Goss & Crested China


William Henry Goss worked his way up to become chief artist and designer at the Copeland factory, producing mostly parian busts of notable figures.  After he started his own business in 1858, he produced parian ware, coloured enamels which were decorated at other potteries, a small range of terracotta ware and other lines which included jewelled scent bottles and vases, flower vases and brooches.

His son, Adolphus, saw the potential of heraldic models for those on holiday who wanted to buy as a souvenir a miniature china ornament with a crest of the town or place visited, and the first of these models were made in 1881.  Such was the demand for this heraldic ware that it soon replaced all the other production, and most Goss crested models were produced from 1888 to 1929.

In late Victorian and Edwardian times collecting crested china became a craze.  By 1921 there were 1,378 British agencies selling Goss china, and 186 overseas agencies in 24 countries.  Over 2,500 different shapes of model were produced by the Goss factory, which were hand painted with over 10,000 different crests.

After the company was sold in 1929 its new owners continued to produce crested china until 1934, when it diversified its product range, but the factory closed in 1939.

Goss crested china fell out of fashion after the War and large quantities of it were discarded, but a revival has seen a surge of interest amongst collectors and the formation of special clubs for Goss collectors, and comprehensive catalogues of all known pieces and crests have been produced.

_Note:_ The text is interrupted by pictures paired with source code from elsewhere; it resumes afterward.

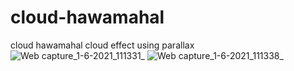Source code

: # cloud-hawamahal
cloud hawamahal
cloud effect using parallax
![Web capture_1-6-2021_111331_](https://user-images.githubusercontent.com/74392722/128555929-cffe2adf-7755-4296-9227-f3a15ece0a74.jpeg)
![Web capture_1-6-2021_111338_](https://user-images.githubusercontent.com/74392722/128555937-185593d8-c7c0-4921-b5a8-8b454495ec05.jpeg)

The success of crested china brought many other factories into the market, including potteries such as Grafton, Shelley, Carlton, Savoy, Willow Art and Arcadian.  A bewildering array of over 300 manufacturers, wholesalers, retailers, trade marks and other names can be found on crested china, and there are many pieces which were not marked.  None of these factories is generally considered to have produced such fine china as Goss.

The number of different models surviving which have the Christ’s Hospital crest suggest that there must have been a brisk trade in the school Post Office, where these souvenirs used to be sold.  Many of the models illustrated are from a private collection.